Think it is the fuel pump. Took the fuel line loose and checked the flow coming out, not adequate. Took the fuel pump apart but couldn't find any problem. Put it back together, tested again, worked a little better. Took it out for a test drive and it died again. Pushed it quarter mile to the shop at work. Backed off the carb drain screw, very little fuel in the bowl. Bike had hot start symptoms again but the V-boost did cycle a couple of times with the key this time. Think I am going to have to let the bike sit till I get caught up on bills. Bought two bikes this summer and had to build a motor for my son's pickup. Hope it starts and runs long enough tomorrow to get it home from the shop at work.
 
Not sure you symptoms right but i had issues with mine dying all of a sudden. My issue was the kickstand switch under the stand. just throwing that out there. it was going bad and my bike would just die, then after a few minutes or more would fire up like nothing happened then ride it abit and would quit again.
Michael
 
Not sure you symptoms right but i had issues with mine dying all of a sudden. My issue was the kickstand switch under the stand. just throwing that out there. it was going bad and my bike would just die, then after a few minutes or more would fire up like nothing happened then ride it abit and would quit again.
Michael

That was actually one of the things I had to fix to got this bike going originally. Found a replacement switch on eBay. If you are replacing yours make sure you get the right one. They aren't the same for all years of gen1 maxes.
 
That was actually one of the things I had to fix to got this bike going originally. Found a replacement switch on eBay. If you are replacing yours make sure you get the right one. They aren't the same for all years of gen1 maxes.
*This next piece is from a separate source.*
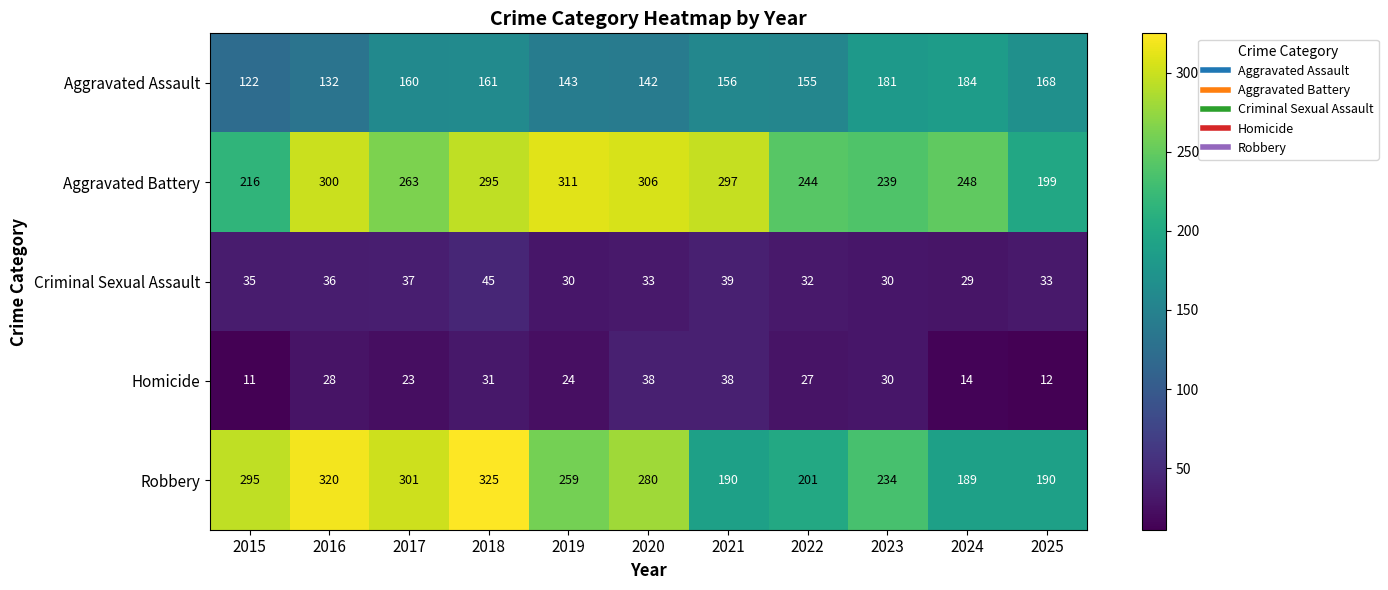

What value does the Aggravated Battery series have at 2023, to the nearest 10?

240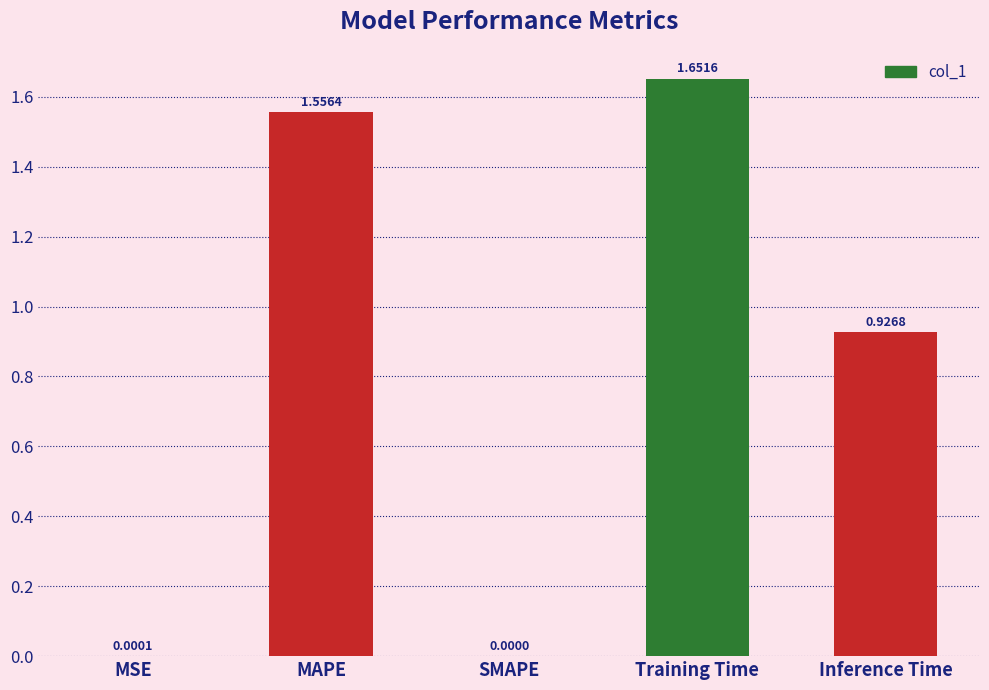

Count the number of categories in the chart.

5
once i figured out what was the problem i just jumped the switch and have never replaced. Am currently in the beginning stages of a frame swap so may put a new switch on and same with the neutral light.
 
That was actually one of the things I had to fix to got this bike going originally. Found a replacement switch on eBay. If you are replacing yours make sure you get the right one. They aren't the same for all years of gen1 maxes.
Mine is actually the old style switch on a new style harness. I just put different connectors on it.